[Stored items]
====
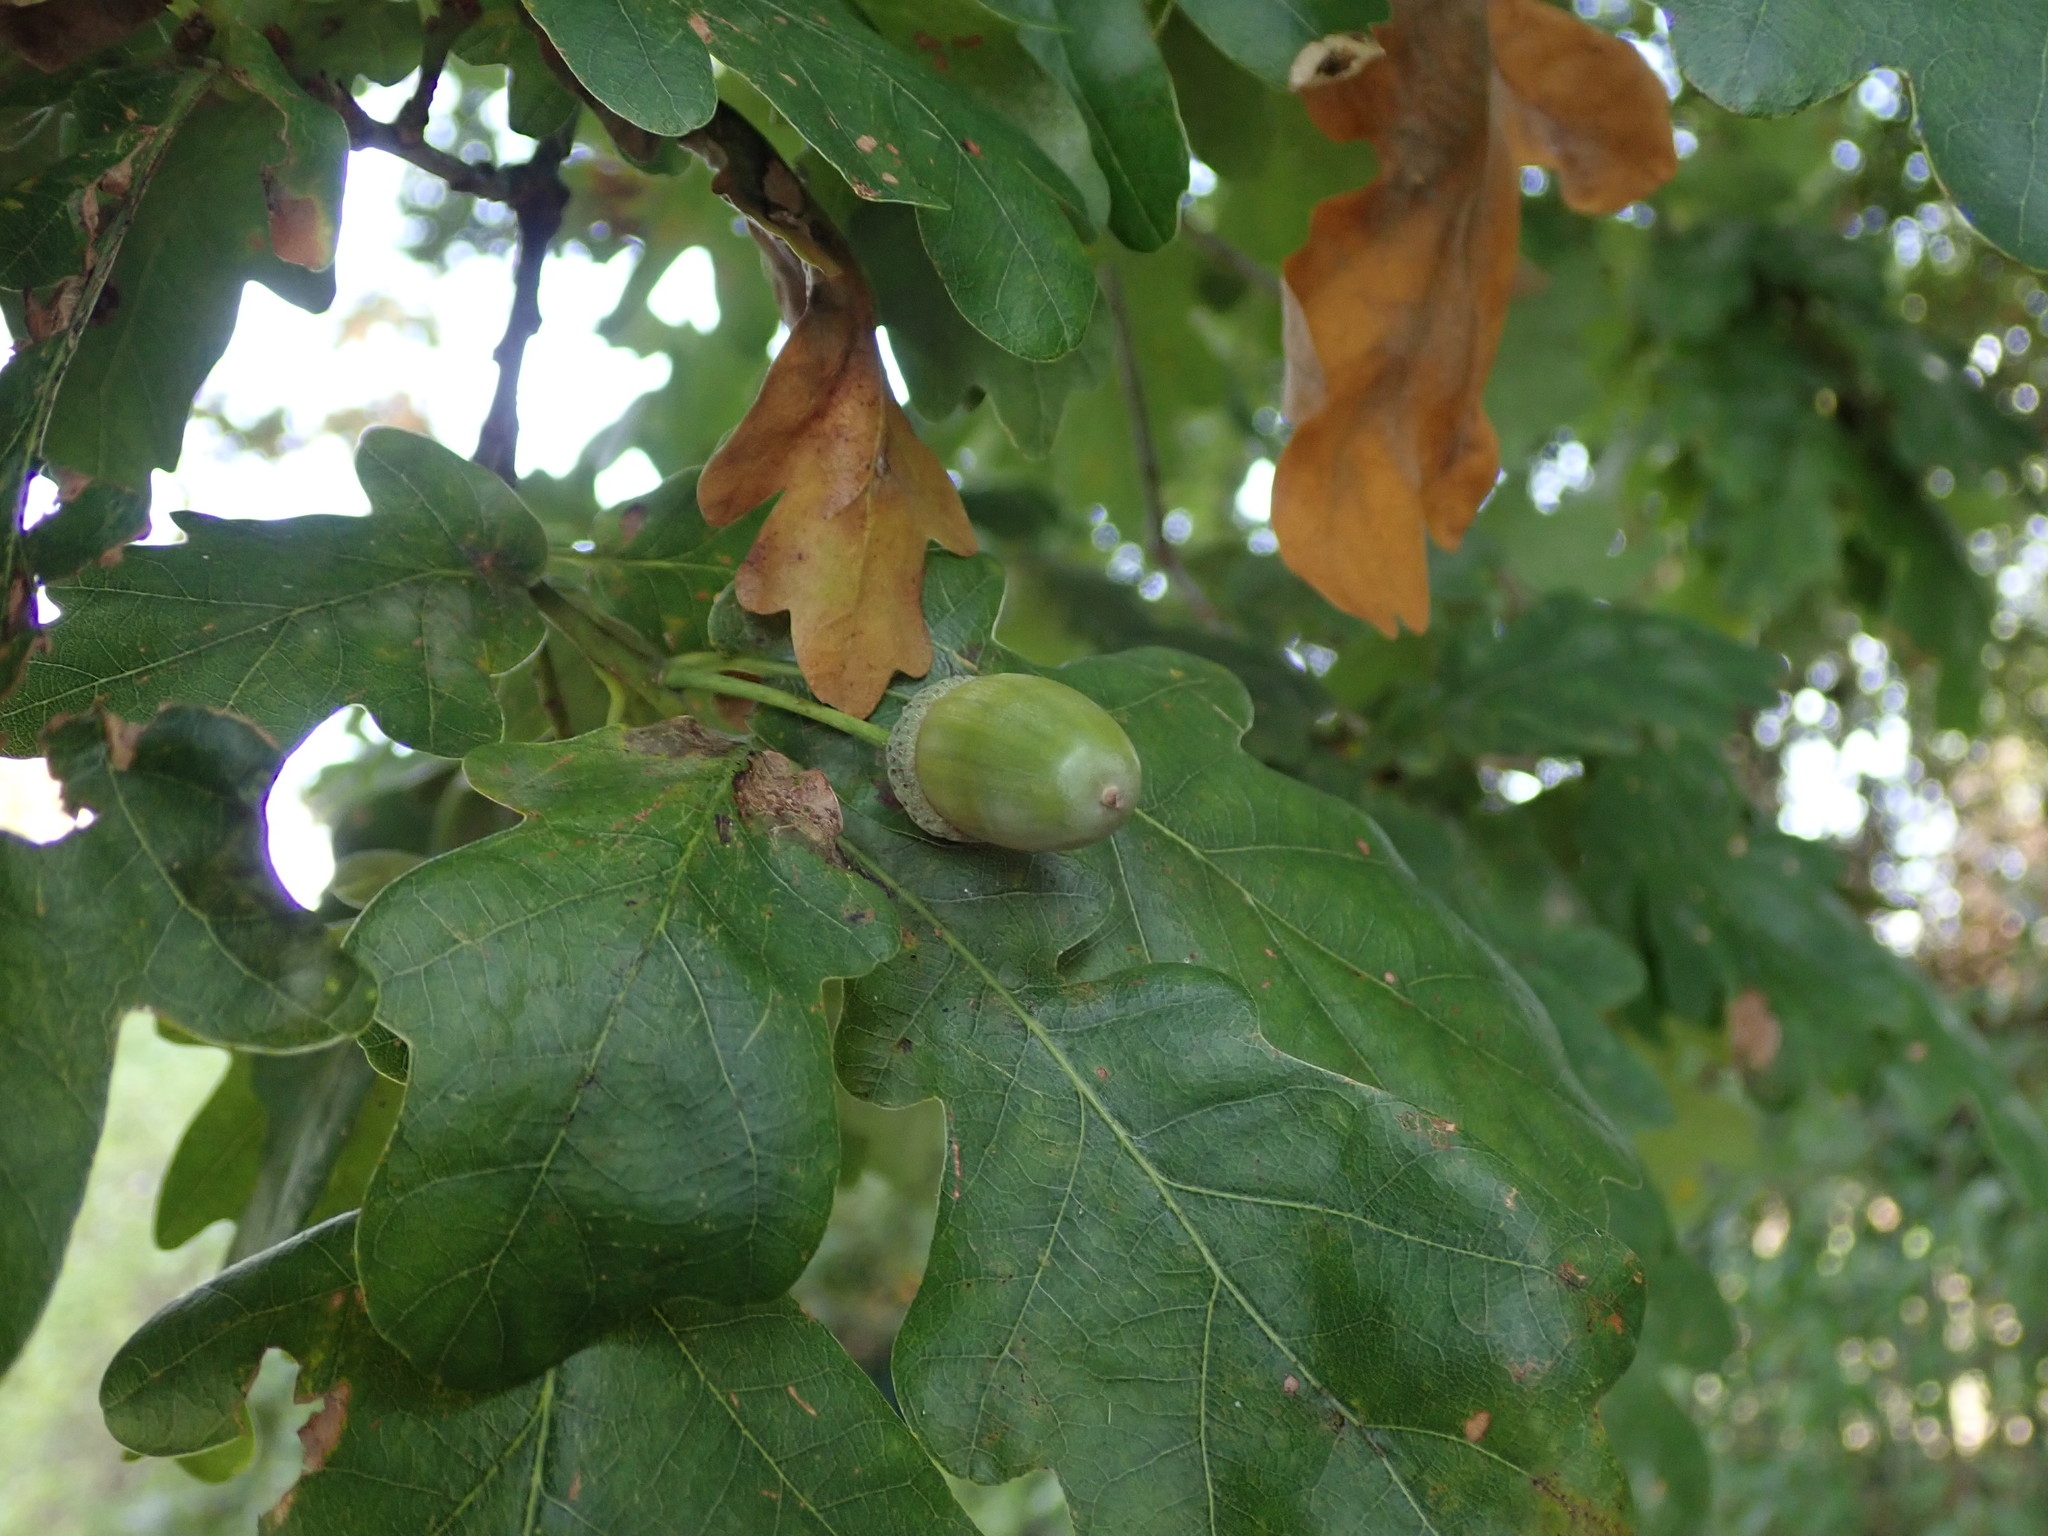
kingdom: Plantae
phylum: Tracheophyta
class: Magnoliopsida
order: Fagales
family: Fagaceae
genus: Quercus
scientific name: Quercus robur
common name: Pedunculate oak
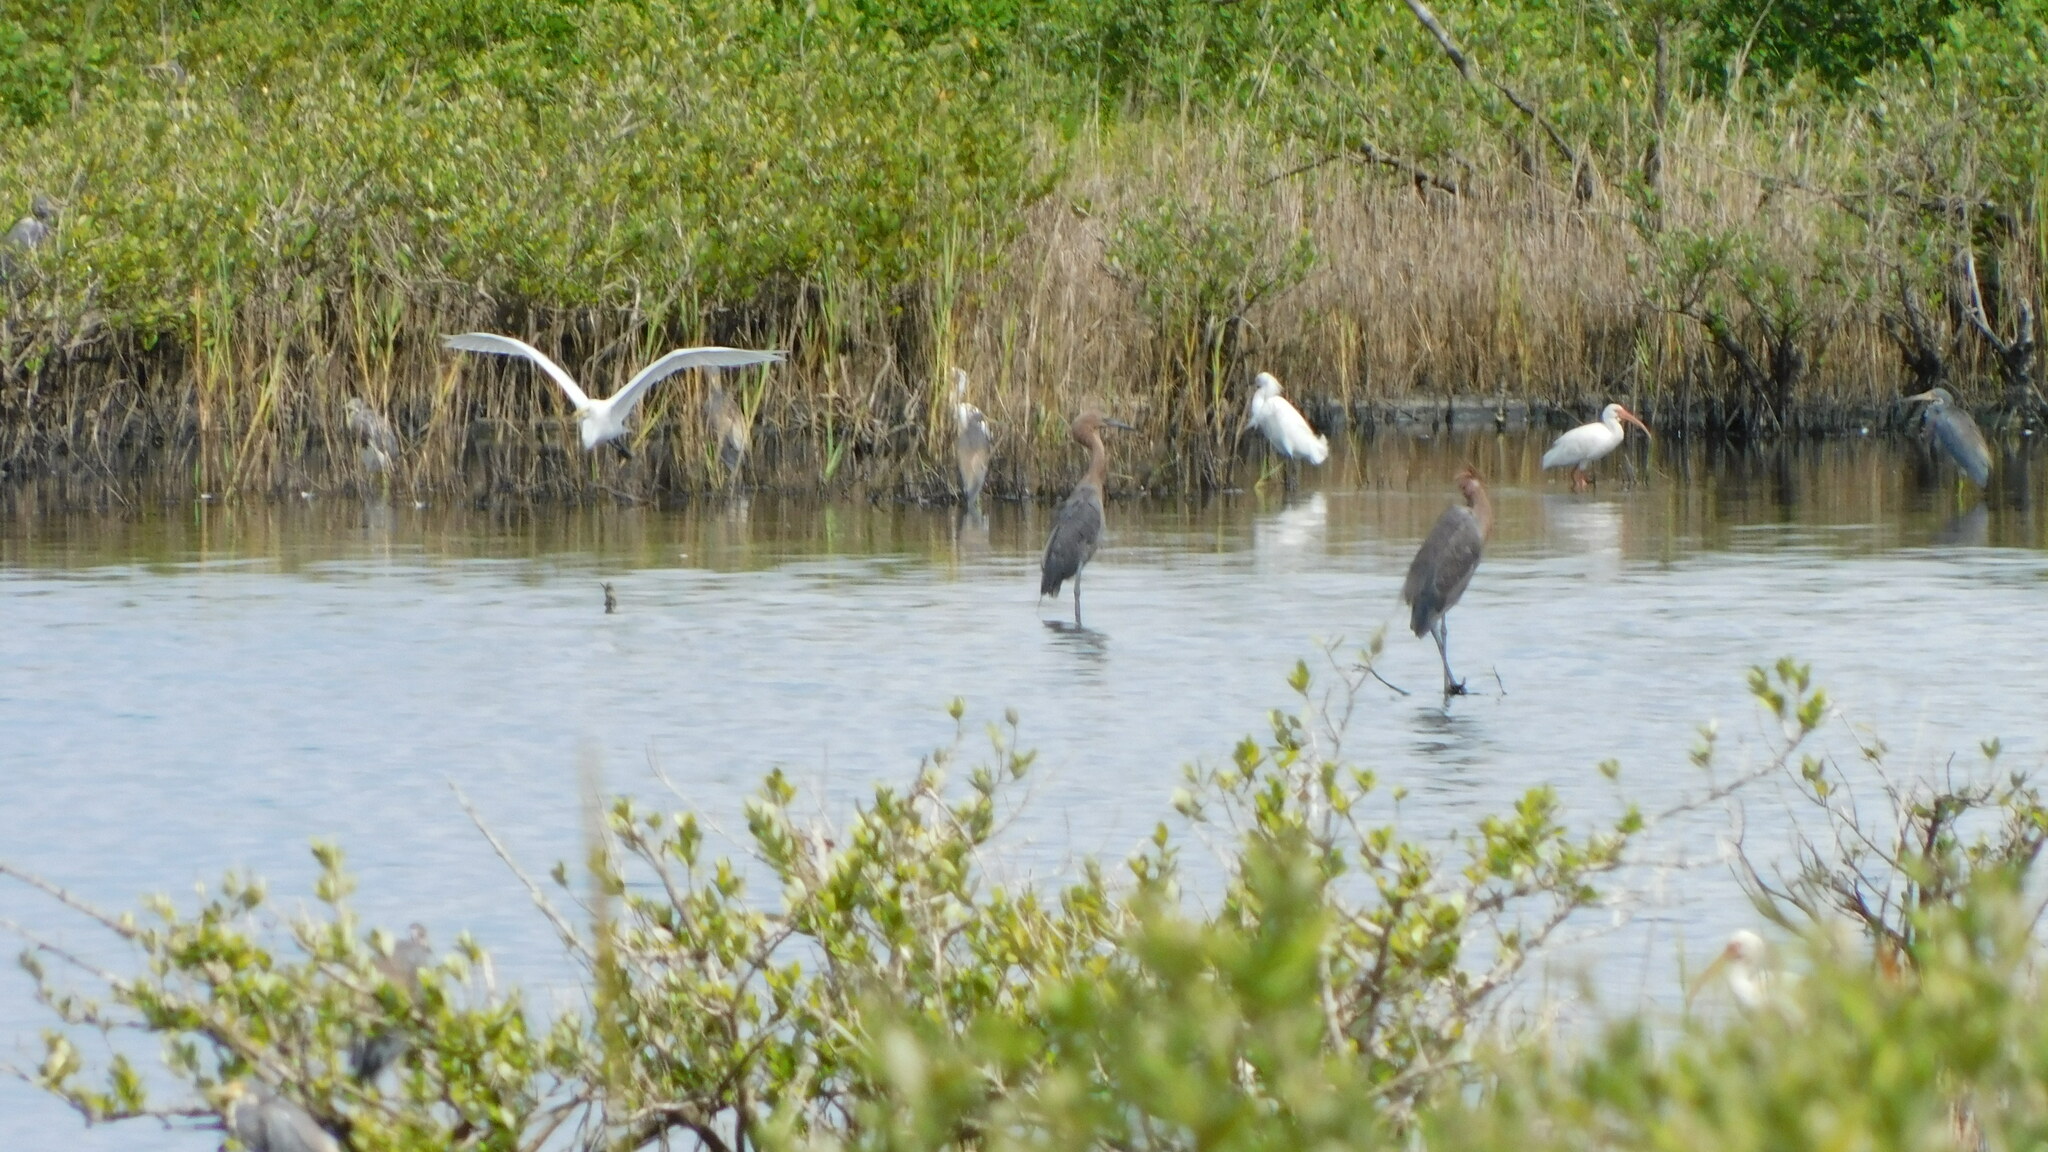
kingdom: Animalia
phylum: Chordata
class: Aves
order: Pelecaniformes
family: Ardeidae
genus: Egretta
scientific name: Egretta rufescens
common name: Reddish egret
====
**Challenge:**
Reproduce every line of classification in the listing above, keeping each word and its order unchanged. Omit the pictures from your answer.

**Solution to this problem:**
kingdom: Plantae
phylum: Tracheophyta
class: Magnoliopsida
order: Fagales
family: Fagaceae
genus: Quercus
scientific name: Quercus robur
common name: Pedunculate oak
kingdom: Animalia
phylum: Chordata
class: Aves
order: Pelecaniformes
family: Ardeidae
genus: Egretta
scientific name: Egretta rufescens
common name: Reddish egret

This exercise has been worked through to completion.